— Work required —
Only lines holding the word "conversations" are wanted from the records; copy all of them.

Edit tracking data
-*-*-
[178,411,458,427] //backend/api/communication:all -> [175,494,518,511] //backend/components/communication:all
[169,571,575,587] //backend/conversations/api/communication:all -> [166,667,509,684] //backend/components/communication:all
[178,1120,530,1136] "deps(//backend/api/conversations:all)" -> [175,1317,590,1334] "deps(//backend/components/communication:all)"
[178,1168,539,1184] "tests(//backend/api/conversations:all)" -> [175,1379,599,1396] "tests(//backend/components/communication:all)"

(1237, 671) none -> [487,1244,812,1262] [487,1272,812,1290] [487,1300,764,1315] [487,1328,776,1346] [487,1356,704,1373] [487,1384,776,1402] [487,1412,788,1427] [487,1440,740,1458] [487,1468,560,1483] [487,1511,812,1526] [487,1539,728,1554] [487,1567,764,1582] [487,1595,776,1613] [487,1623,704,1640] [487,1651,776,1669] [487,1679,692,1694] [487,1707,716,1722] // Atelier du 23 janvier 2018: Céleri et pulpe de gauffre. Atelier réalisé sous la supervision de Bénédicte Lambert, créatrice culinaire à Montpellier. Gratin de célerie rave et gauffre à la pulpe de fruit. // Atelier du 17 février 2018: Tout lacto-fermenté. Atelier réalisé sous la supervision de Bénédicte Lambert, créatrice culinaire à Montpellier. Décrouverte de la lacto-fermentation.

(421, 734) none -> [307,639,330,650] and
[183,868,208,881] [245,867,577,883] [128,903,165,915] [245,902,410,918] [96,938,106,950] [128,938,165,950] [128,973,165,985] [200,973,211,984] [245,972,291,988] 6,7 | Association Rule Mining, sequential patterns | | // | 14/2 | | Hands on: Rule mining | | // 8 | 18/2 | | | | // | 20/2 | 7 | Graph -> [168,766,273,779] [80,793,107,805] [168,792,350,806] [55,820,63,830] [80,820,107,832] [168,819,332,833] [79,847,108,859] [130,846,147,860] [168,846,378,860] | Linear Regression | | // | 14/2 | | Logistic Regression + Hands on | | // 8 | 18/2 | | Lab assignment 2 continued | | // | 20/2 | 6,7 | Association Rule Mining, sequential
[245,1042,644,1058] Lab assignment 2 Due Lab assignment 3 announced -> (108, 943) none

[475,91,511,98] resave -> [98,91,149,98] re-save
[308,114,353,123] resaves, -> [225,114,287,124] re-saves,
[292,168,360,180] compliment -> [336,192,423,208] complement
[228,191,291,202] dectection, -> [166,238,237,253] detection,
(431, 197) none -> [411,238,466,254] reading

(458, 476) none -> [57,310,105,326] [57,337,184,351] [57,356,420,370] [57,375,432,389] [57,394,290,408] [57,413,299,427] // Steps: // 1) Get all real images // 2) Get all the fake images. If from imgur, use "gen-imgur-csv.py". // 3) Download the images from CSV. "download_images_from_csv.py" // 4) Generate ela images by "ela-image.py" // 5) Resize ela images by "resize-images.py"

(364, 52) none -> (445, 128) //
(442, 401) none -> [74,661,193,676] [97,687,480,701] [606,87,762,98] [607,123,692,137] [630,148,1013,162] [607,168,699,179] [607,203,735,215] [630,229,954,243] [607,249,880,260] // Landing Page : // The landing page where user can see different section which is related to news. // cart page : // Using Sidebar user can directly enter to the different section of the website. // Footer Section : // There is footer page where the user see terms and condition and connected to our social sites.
-*-*-
— Problem solution —
[169,571,575,587] //backend/conversations/api/communication:all -> [166,667,509,684] //backend/components/communication:all
[178,1120,530,1136] "deps(//backend/api/conversations:all)" -> [175,1317,590,1334] "deps(//backend/components/communication:all)"
[178,1168,539,1184] "tests(//backend/api/conversations:all)" -> [175,1379,599,1396] "tests(//backend/components/communication:all)"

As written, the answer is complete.